## Collected data

== Segment start ==

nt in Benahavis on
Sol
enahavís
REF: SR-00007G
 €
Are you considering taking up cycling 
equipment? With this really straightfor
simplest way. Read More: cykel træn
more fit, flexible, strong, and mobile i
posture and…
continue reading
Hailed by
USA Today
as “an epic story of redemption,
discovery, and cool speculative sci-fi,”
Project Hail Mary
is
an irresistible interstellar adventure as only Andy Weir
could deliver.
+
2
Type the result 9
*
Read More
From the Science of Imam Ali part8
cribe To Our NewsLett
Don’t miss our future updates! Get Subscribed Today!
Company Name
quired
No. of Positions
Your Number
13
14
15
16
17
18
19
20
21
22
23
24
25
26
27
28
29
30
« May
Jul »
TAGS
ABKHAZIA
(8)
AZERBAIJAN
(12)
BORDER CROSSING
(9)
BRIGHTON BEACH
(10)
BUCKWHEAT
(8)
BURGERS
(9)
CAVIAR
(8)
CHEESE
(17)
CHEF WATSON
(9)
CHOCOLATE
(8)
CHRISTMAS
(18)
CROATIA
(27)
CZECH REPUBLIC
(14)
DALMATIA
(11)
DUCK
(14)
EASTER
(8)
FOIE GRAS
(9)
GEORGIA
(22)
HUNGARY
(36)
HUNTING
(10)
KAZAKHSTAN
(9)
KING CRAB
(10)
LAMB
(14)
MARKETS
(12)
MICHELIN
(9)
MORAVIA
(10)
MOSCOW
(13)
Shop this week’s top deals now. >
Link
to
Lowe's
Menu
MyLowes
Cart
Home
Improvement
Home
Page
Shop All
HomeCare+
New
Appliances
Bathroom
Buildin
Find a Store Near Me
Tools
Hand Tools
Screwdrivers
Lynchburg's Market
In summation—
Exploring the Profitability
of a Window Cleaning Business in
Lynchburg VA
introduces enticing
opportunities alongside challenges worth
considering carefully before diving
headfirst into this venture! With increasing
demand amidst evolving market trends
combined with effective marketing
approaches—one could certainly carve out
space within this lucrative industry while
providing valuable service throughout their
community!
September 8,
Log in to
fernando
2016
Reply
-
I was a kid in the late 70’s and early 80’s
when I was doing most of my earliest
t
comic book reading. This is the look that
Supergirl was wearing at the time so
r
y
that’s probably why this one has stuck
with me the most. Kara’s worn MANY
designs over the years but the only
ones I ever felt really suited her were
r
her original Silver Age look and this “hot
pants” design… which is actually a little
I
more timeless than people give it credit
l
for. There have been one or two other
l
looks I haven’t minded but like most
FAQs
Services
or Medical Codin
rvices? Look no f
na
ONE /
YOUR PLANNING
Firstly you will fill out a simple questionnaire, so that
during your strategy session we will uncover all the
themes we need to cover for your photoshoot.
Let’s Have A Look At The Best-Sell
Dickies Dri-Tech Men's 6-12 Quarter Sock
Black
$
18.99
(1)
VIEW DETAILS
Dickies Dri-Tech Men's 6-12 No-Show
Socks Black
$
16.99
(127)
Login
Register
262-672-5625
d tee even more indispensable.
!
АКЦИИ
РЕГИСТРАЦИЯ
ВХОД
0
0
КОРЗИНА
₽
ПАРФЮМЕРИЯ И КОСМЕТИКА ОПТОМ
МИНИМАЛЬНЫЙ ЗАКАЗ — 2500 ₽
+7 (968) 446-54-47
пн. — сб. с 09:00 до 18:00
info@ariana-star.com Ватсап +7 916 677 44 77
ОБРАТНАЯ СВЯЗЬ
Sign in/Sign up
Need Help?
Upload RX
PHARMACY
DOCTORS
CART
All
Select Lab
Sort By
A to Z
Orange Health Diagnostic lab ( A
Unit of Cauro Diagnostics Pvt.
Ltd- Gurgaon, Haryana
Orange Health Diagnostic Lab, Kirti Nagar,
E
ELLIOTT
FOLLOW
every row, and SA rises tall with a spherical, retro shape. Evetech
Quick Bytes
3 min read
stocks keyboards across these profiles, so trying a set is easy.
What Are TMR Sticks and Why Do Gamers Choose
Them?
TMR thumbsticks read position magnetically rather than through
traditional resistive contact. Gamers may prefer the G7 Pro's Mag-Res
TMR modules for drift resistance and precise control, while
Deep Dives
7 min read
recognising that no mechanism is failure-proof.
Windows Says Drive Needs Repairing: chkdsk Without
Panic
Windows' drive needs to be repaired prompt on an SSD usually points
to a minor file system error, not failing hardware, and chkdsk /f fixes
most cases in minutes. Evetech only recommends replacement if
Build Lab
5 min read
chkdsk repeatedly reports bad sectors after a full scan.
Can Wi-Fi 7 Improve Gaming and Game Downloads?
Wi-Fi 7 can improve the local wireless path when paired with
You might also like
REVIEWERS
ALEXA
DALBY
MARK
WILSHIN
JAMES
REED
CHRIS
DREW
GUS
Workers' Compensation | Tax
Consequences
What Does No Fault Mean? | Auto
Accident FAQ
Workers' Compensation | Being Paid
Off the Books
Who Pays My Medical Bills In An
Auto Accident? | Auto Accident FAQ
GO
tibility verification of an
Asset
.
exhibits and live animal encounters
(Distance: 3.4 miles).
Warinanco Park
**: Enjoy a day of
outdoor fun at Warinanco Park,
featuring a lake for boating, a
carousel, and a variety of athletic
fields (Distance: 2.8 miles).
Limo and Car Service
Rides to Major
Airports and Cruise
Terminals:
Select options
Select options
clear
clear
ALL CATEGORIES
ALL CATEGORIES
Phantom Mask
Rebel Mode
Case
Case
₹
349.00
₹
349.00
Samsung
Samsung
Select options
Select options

== Segment end ==

## Job item
What lines in the data above carry "Shop"? Return them all.

## Exercise response
Shop this week’s top deals now. >
Shop All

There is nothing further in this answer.